Harris Texas Subsidiary Assumption Agreement is a legal document that outlines the transfer of liabilities and responsibilities from one subsidiary company to another within the Harris Corporation conglomerate, anchored in Texas. This agreement serves as a mechanism to ensure smooth transition and continuity of operations when a subsidiary is acquired, merged, or divested. The Harris Texas Subsidiary Assumption Agreement typically highlights the details of the transaction, including the effective date, the names of the involved entities, and the specific subsidiaries involved. It clarifies the liabilities, debts, contracts, agreements, and obligations that will be assumed by the acquiring or parent company, relieving the subsidiary from any further burden. There may be different types of Harris Texas Subsidiary Assumption Agreements based on the nature of the corporate action. Some common types include: 1. Merger Assumption Agreement: This agreement is executed when a subsidiary merges with another entity, and all its assets, liabilities, and obligations are assumed by the surviving company, ensuring a consolidated continuity of operations. 2. Acquisition Assumption Agreement: This type of agreement is signed when a subsidiary is acquired by another company. It outlines the transfer of specific assets, liabilities, and obligations to the acquiring entity, protecting both parties' rights and defining the scope of the transfer. 3. Divestiture Assumption Agreement: In the event of a divestiture, where Harris Texas intends to sell off a subsidiary, this agreement details the transfer of liabilities and obligations to the acquiring entity, ensuring a clean break and minimizing potential legal disputes. 4. Spin-Off Assumption Agreement: A spin-off occurs when a subsidiary is separated from the parent company and operates as an independent entity.

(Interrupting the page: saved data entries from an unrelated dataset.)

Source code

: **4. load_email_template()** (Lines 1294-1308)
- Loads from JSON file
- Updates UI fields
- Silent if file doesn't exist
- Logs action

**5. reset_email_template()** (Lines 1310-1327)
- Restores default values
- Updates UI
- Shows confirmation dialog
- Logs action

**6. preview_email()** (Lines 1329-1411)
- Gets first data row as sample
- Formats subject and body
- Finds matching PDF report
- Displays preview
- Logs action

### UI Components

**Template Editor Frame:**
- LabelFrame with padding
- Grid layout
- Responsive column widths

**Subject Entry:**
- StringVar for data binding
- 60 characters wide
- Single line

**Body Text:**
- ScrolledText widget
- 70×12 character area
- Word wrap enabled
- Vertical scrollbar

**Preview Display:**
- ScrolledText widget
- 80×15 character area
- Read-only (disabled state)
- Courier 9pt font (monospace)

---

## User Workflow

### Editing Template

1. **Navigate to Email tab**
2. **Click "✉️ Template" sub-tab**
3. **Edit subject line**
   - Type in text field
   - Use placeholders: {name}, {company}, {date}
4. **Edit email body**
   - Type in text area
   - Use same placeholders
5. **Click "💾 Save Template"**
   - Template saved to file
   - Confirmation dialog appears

This agreement ensures a smooth transition by outlining the liabilities and obligations the spin-off entity will assume, allowing for a successful establishment and operation. The Harris Texas Subsidiary Assumption Agreement is carefully drafted by legal professionals and is subject to the regulatory compliance of the applicable jurisdictions. It plays a crucial role in legally transferring responsibilities and ensuring proper record-keeping during corporate transitions within the Harris Corporation subsidiary network in Texas.